Aus notarieller Sicht besonders bedeutsam sind die vorgesehenen Änderungen im Bereich der Vorsorgevollmacht und der Kontrollbetreuung (vgl. dazu Müller-Engels, FamRZ 2021, 645 ff. – im Erscheinen). Die augenscheinlichste Änderung besteht darin, dass (nahezu) alle Bestimmungen, die die Vorsorgevollmacht und die Kontrollbetreuung betreffen, künftig in einer Norm (§ 1820 BGB n. F.) zusammengefasst sein werden. Die Vorsorgevollmacht soll nach dem Willen des Gesetzgebers weiter gefördert werden. Von der Einführung eines Formerfordernisses oder weiterer Wirksamkeitsvoraussetzungen wurde abgesehen. Der Kreis der Bevollmächtigten, für die das Vorrangprinzip nicht gilt (vgl. § 1896 Abs. 2 S. 2 Alt. 1 BGB), wird mit der Reform erheblich ausgeweitet, und zwar auf alle Personen, die im Rahmen der institutionellen Versorgung des Vollmachtgebers tätig sind. Er umfasst damit künftig beispielsweise auch Mitarbeiter von ambulanten Pflege- oder Essensdiensten (vgl. § 1814 Abs. 3 S. 2 Nr. 1 i. V. mit § 1816 Abs. 6 BGB n. F.).

Die sog. Kontrollbetreuung, die bislang in § 1896 Abs. 3 BGB nur als besonderer Aufgabenkreis des Betreuers geregelt war, hat nun einschließlich deren Voraussetzungen in § 1820 Abs. 3 BGB n. F. eine eigenständige Regelung gefunden.
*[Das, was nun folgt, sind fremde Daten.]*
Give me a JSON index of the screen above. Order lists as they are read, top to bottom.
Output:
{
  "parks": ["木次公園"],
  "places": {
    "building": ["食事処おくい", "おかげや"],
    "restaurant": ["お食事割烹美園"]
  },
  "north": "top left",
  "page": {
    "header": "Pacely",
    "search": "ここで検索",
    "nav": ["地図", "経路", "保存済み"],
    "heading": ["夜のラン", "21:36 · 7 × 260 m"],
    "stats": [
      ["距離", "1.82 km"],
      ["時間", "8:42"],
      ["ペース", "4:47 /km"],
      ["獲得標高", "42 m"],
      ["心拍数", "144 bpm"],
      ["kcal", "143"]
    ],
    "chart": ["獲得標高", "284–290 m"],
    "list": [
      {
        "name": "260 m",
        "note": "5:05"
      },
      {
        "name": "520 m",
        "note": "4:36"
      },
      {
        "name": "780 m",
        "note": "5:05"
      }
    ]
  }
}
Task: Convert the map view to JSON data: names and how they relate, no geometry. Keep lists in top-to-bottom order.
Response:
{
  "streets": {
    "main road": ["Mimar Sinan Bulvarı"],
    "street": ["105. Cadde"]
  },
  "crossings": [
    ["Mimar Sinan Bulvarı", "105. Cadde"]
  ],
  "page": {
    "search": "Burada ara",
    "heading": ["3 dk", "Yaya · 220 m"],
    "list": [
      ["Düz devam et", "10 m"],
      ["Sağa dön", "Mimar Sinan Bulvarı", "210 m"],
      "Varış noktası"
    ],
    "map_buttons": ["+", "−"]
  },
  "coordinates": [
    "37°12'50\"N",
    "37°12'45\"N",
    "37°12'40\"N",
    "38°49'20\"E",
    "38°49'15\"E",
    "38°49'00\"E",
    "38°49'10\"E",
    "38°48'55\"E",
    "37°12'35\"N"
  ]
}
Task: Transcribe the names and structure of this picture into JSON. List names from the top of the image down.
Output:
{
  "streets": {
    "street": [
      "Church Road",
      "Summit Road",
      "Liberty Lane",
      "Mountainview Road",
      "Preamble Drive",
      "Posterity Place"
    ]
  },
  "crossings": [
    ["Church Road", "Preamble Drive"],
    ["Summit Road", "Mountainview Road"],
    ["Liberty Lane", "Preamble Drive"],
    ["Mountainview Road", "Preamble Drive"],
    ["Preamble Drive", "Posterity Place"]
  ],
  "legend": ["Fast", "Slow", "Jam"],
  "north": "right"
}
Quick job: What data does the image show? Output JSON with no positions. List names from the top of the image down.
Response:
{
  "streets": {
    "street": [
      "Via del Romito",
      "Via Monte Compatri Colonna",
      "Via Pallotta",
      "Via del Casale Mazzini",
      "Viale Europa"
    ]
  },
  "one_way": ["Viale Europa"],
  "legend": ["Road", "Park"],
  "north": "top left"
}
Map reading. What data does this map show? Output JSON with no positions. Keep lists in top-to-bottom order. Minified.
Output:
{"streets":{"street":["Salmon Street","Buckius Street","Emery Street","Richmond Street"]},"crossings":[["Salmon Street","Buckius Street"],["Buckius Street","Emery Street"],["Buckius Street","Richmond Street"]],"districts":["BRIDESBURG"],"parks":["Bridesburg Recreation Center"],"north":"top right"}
§ 1820 Abs. 5 BGB n. F. betrifft den Widerruf der Vorsorgevollmacht, wobei das Widerrufsrecht künftig jedem Betreuer (nicht nur dem Kontrollbetreuer) im Rahmen seines Aufgabenkreises – und ohne dass dies explizit ausgesprochen werden müsste – zustehen soll. Der Widerruf durch einen Betreuer, der nach dem Gesetz nur unter engen Voraussetzungen zulässig ist, bedarf nun erstmals der (vorherigen) betreuungsgerichtlichen Genehmigung (S. 2).

Völlig neu ist auch die in § 1820 Abs. 4 BGB n. F. vorgesehene Möglichkeit des Betreuungsgerichts, eine Vorsorgevollmacht vorläufig zu „suspendieren“. Hiermit soll dem Bedürfnis Rechnung getragen werden, eine wirksame Vollmacht bei einem bestehenden, aber noch nicht bestätigten Missbrauchsverdacht vorübergehend außer Kraft setzen zu können, ohne sie zugleich widerrufen zu müssen (vgl. BT-Drucks. 19/24445, S. 247). Um sicherzustellen, dass der Bevollmächtigte während des Verbotes keinen Gebrauch von der Vollmacht macht, kann das Gericht zugleich die Herausgabe der Vollmachtsurkunde anordnen.